Protein folding is done at different scales by other projects, like Folding@home, which models proteins by atom, instead of by sidechain segment, while DMPfold runs at a similar level as foldit, but uses deep-learning to try to work out how proteins fold.
But foldit does have a different interesting aspect, in that it is not entirely reliant on computers. Instead, humans looking at it add some interesting intuition and pattern recognition that computers don't have, might work out interesting designs that a computer cannot. Furthermore, analysis of designs that humans figure out can be used to make better computer simulations in the future.

Offline
Joined: 06/20/2019
Groups: Go Science
My thoughts on yours, & on your questions on triangles.

I think that the radii of atoms is assumed to be triangular, because according to what the first post says, theoretically, the triangle is a simplification of a circle in terms of the number of sides, and also since a stack of circles forms a triangular pattern, such as the cross-section of a pile of straight steel pipes.

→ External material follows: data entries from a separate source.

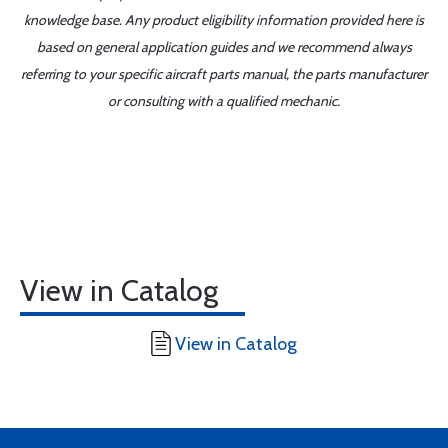
knowledge base. Any product eligibility information provided here is
based on general application guides and we recommend always
referring to your specific aircraft parts manual, the parts manufacturer
or consulting with a qualified mechanic.
View in Catalog
View in Catalog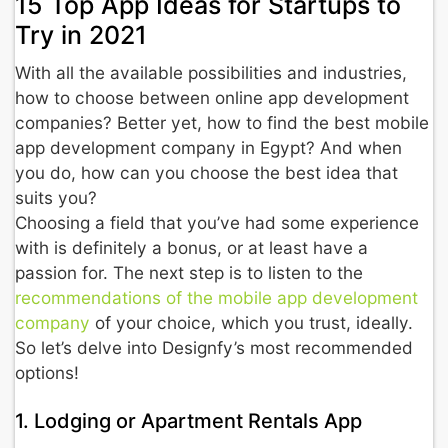
15 Top App Ideas for Startups to
Try in 2021
With all the available possibilities and industries,
how to choose between online app development
companies? Better yet, how to find the best mobile
app development company in Egypt? And when
you do, how can you choose the best idea that
suits you?
Choosing a field that you’ve had some experience
with is definitely a bonus, or at least have a
passion for. The next step is to listen to the
recommendations of the mobile app development
company
of your choice, which you trust, ideally.
So let’s delve into Designfy’s most recommended
options!
1. Lodging or Apartment Rentals App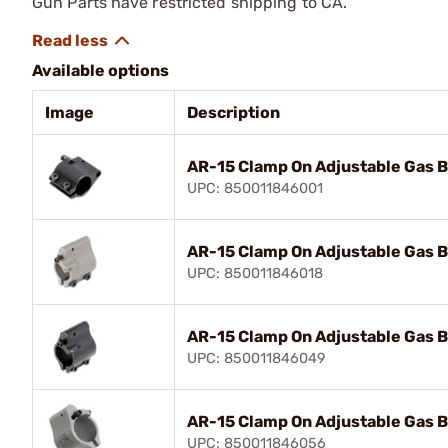
Gun Parts have restricted shipping to CA.
Available options
Image
Description
AR-15 Clamp On Adjustable Gas B
UPC: 850011846001
AR-15 Clamp On Adjustable Gas B
UPC: 850011846018
AR-15 Clamp On Adjustable Gas B
UPC: 850011846049
AR-15 Clamp On Adjustable Gas B
UPC: 850011846056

I also think that what is meant by "related them to round radii that do not affect each other" is that in the 2D triangle folding simulation, the side of the atom that isn't touching or affecting other atoms is shown to have a spherical rounded surface. It is just like the shape that is formed when 3 soap bubbles are clustered together, as shown in this image:

See how in this image, it seems that there are straight lines that are formed when the bubbles are touching, or affecting, each other, as if the atoms were triangular polygons when they are affect each other, and that when the part of the bubble is not affecting other bubbles, it is shown to be rounded.

I also think that what is meant by "the long-term observed radiation of an atom", is the spectroscopy of an atom, which shows the different frequencies and wavelengths of light radiation that are emitted when white light is shined at an atom. What may be meant by this is that this spectrum that is formed may be a mirage, that may be possibly formed by a combination of small factors and imperfections that are outside of the atom, instead of inside the atom.